Libero pubblica i discorsi del Duce: il passato non passa mai

Non passa mai 'sto passato, ci viviamo immersi, è eterno. E ha rotto le scatole.
Libero sforna 6 DVD che raccolgono i capolavori di ars oratoria e di filosofia politica di Benito, e li regala addirittura. Ma allora è poi davvero in crisi la carta stampata?
Forse Capitan Belpietro ha partorito la grande idea davanti allo specchio, durante la rasatura mattutina. La vista del suo mascellone, così simile a quello di Lui, potrebbe averlo ispirato.
Belpietro ha trovato un modo nuovo di sfrizzolare l'ombelico degli affezionati lettori di Libero.
Ovvero il popolino della destra nostrana, che confonde l'essere conservatori nell'Europa del nuovo millennio con le nostalgie verso il passato in camicia nera che accomunò metà del continente negli anni '30.
Quale sarà la prossima iniziativa editoriale? Una collezione di fez, gagliardetti e pugnali distribuiti in una trentina di uscite?
O una serie di braccialetti anticomunisti, talismano indispensabile per chi teme la resurrezione del socialismo reale, come le corone d'aglio per scacciare i vampiri?
Sono passati 60 anni ma sembra ancora ieri, anzi sembra oggi, la storia non scorre in casa nostra, non ne vuole sapere di finire nell'archivio.
Il merito del curioso fenomeno è senza dubbio del nano di Arcore, che fin dalla sua discesa in campo fra noi comuni mortali ha costruito la mitologia della nuova destra sullo scontro fra comunisti e anticomunisti, proprio come nel '48.
La distanza fra i due Cavalieri è sempre più breve: il Cavaliere di oggi ultimamente non disdegna di citare il duce nei suoi interventi, o di arringare le folle dai palchi dell'amore con il - volete voi? mussoliniano.
Intanto arrivano i disegni di legge liberticidi o  le critiche alle Camere, ormai da lungo tempo bollate nell'ottica berlusconiana come l'aula sorda e grigia pronta a diventare bivacco di manipoli di cui parlava il Cavaliere di ieri.

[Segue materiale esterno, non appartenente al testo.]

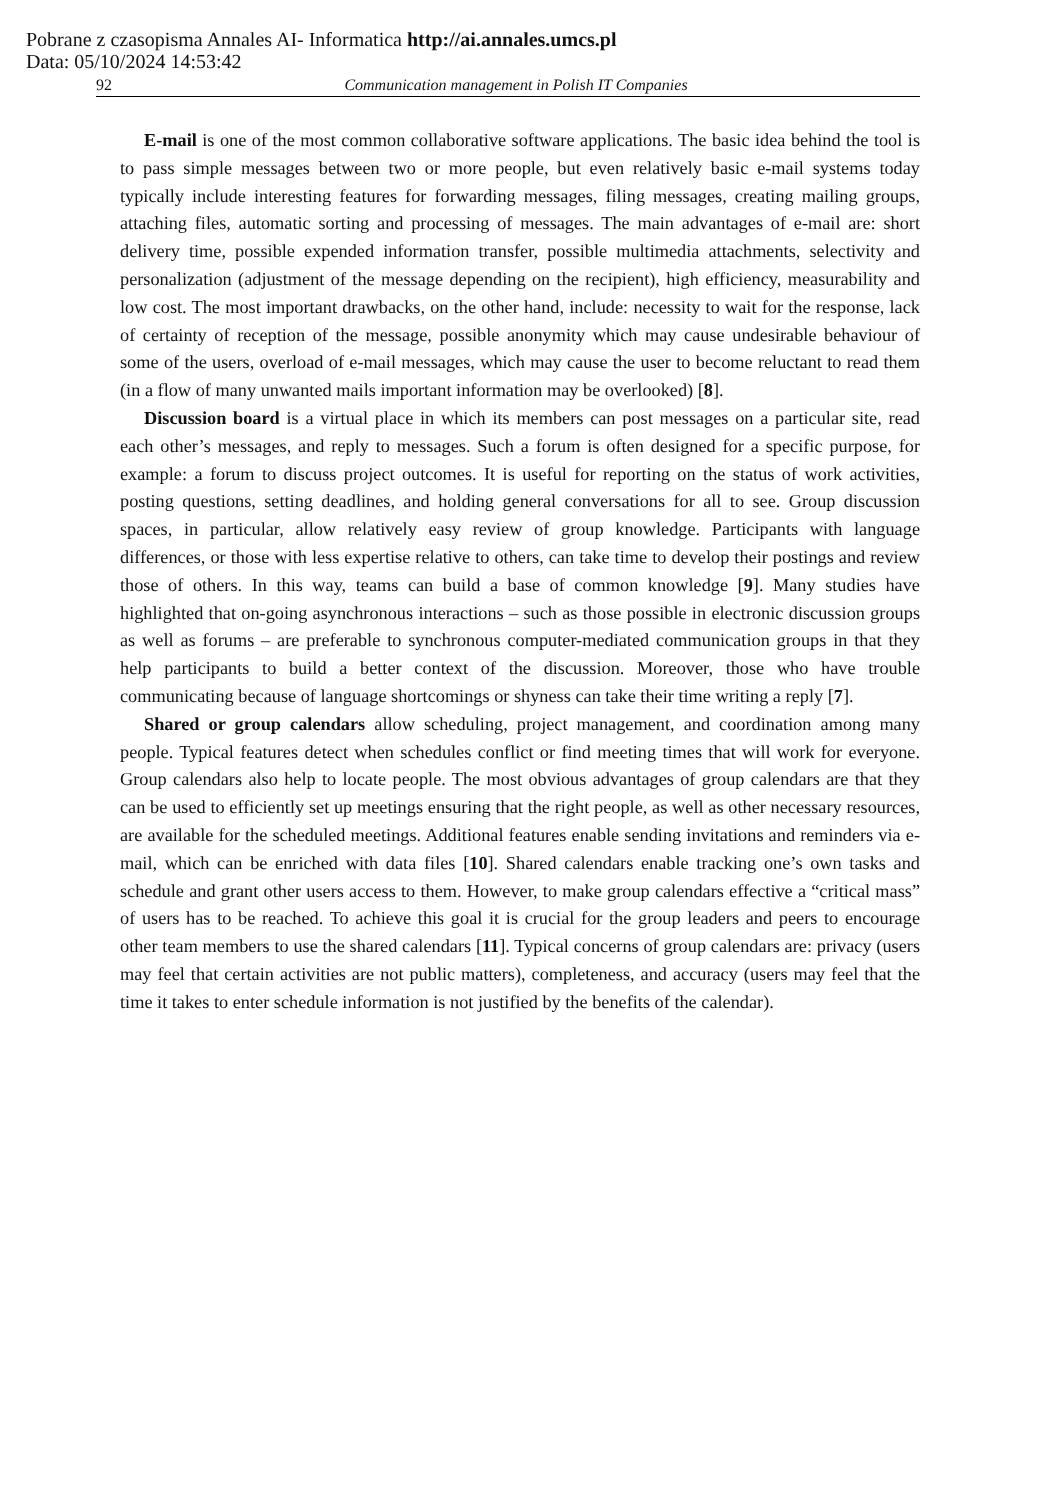Pobrane z czasopisma Annales AI- Informatica http://ai.annales.umcs.pl
Data: 05/10/2024 14:53:42
92 Communication management in Polish IT Companies
E-mail is one of the most common collaborative software applications. The basic idea behind the tool is to pass simple messages between two or more people, but even relatively basic e-mail systems today typically include interesting features for forwarding messages, filing messages, creating mailing groups, attaching files, automatic sorting and processing of messages. The main advantages of e-mail are: short delivery time, possible expended information transfer, possible multimedia attachments, selectivity and personalization (adjustment of the message depending on the recipient), high efficiency, measurability and low cost. The most important drawbacks, on the other hand, include: necessity to wait for the response, lack of certainty of reception of the message, possible anonymity which may cause undesirable behaviour of some of the users, overload of e-mail messages, which may cause the user to become reluctant to read them (in a flow of many unwanted mails important information may be overlooked) [8].
Discussion board is a virtual place in which its members can post messages on a particular site, read each other’s messages, and reply to messages. Such a forum is often designed for a specific purpose, for example: a forum to discuss project outcomes. It is useful for reporting on the status of work activities, posting questions, setting deadlines, and holding general conversations for all to see. Group discussion spaces, in particular, allow relatively easy review of group knowledge. Participants with language differences, or those with less expertise relative to others, can take time to develop their postings and review those of others. In this way, teams can build a base of common knowledge [9]. Many studies have highlighted that on-going asynchronous interactions – such as those possible in electronic discussion groups as well as forums – are preferable to synchronous computer-mediated communication groups in that they help participants to build a better context of the discussion. Moreover, those who have trouble communicating because of language shortcomings or shyness can take their time writing a reply [7].
Shared or group calendars allow scheduling, project management, and coordination among many people. Typical features detect when schedules conflict or find meeting times that will work for everyone. Group calendars also help to locate people. The most obvious advantages of group calendars are that they can be used to efficiently set up meetings ensuring that the right people, as well as other necessary resources, are available for the scheduled meetings. Additional features enable sending invitations and reminders via e-mail, which can be enriched with data files [10]. Shared calendars enable tracking one’s own tasks and schedule and grant other users access to them. However, to make group calendars effective a “critical mass” of users has to be reached. To achieve this goal it is crucial for the group leaders and peers to encourage other team members to use the shared calendars [11]. Typical concerns of group calendars are: privacy (users may feel that certain activities are not public matters), completeness, and accuracy (users may feel that the time it takes to enter schedule information is not justified by the benefits of the calendar).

Ogni tanto si rischia di smarrire la bussola, di pensare che esistono ancora la Sisal, l'Eiar e che il più grande attore italiano è Amedeo Nazzari, o che dall'ascolto dei discorsi del duce si possano ricavare perle di saggezza e indicazioni per il futuro.
Il mondo va avanti ma una parte del paese rimane tenacemente abbarbicata al momento più buio del nostro passato, e insiste a celebrare l'unico  (purtroppo) copyright autenticamente italiano nel patrimonio ideologico del novecento.
Che è passato per l'appunto, ma non qui.